At work (now nearly 30 minutes late) my boss’ voice came in on my phone. “Your husband needs to show a little TLC to your car!” she said laughing. I said, “The bird poop? Oh yeah, that’s pretty bad!” And it was. There’s a tree where we work and if you park under it in a single day your car will be pelted with no less than 100-200 CRAPS. It looked like a bloomin’ leopard! I laughed at my poor car.
“No,” my boss said, “Your rear left tire is basically flat!”
Now, I pride myself on keeping a close eye on my car. It may not be the cleanest but its oil is always changed on time and I can usually detect if something is amiss.
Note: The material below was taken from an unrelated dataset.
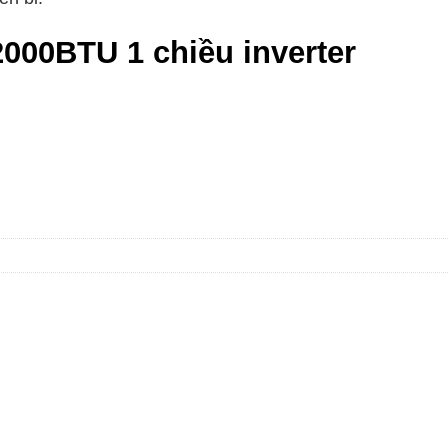
000BTU 1 chiều inverter
r số lượng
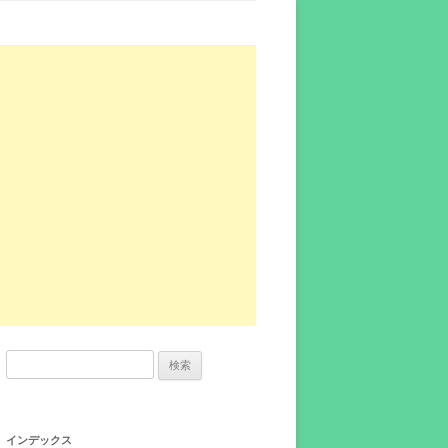
検
索:
インデックス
When I looked at my car my boss was right—the tire was almost completely flat!
During a trip to the bank I filled it back up, but with my window rolled down I could hear a distinctive phht phht phht with each turn of the tire. By the end of the day the tire didn’t appear to have deflated, but my way home on the freeway has no shoulders and is basically one long overpass called the Alaskan viaduct. If a tire blew on me there it was bad news. So I took side streets home…and the only way from Delta to home on side streets was through the heart of downtown Seattle.
The streets were a mess—construction, steel plates, potholes and poorly filled potholes made a patchwork quilt of the asphalt. With every bump and jolt I held my breath praying my tire didn’t go out on me. I went through Pioneer Square and Pike Place Market, inching along with the taxis and busses and wondering what I would do if my tire did go flat on me.
In some places it was a one lane with nowhere to turn if you broke down. At least it was better than flying off the viaduct, I figured. A torturous hour passed with me watching my tire in my side mirror turned all the way down to keep an eye on the culprit. I began to have a little pity party for myself, and just as I was really getting it going in my head I glanced in my rearview mirror.
A woman in the car behind me was crying. Weeping so hard she drove with one hand and was continually wiping her tears with the other. I couldn’t hear her but I could tell she was heaving gut wrenching sobs. Her face was scrunched with some unknown pain as she poured out her soul to her steering wheel.
And suddenly my life didn’t look so bad.
I have a dog who’s only fault is wanting to be with me all the time, a husband who was on standby should my tire go out, and a God to cast my cares upon. Saying a prayer for the woman, I made it home safely.